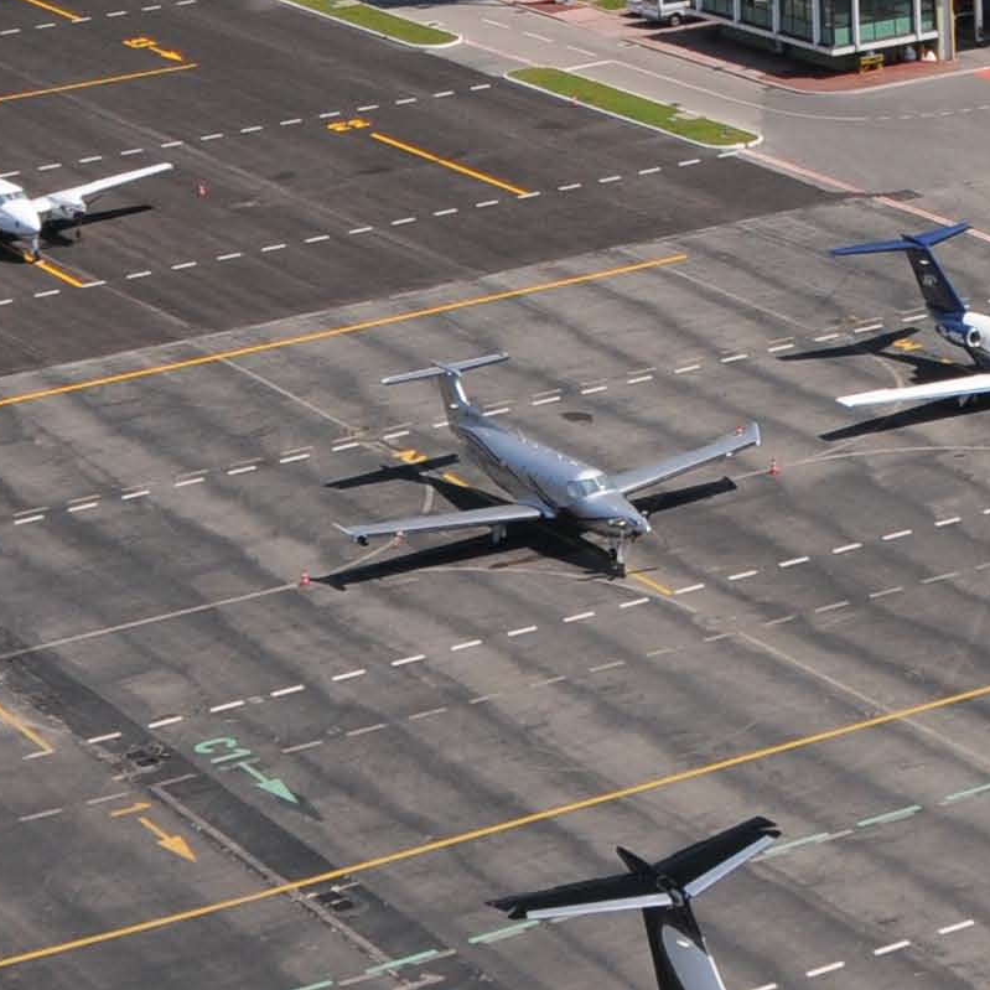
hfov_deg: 14.0
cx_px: 895
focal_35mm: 123
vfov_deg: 13.6
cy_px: -347
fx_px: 3980
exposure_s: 1/320
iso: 320
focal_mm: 18
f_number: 7.1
----
- **WORK INSTRUCTIONS**
Apart from the pictures, the entries above are to be repeated in full and exactly.

- **OUTPUT FOR THIS EXERCISE**
hfov_deg: 14.0
cx_px: 895
focal_35mm: 123
vfov_deg: 13.6
cy_px: -347
fx_px: 3980
exposure_s: 1/320
iso: 320
focal_mm: 18
f_number: 7.1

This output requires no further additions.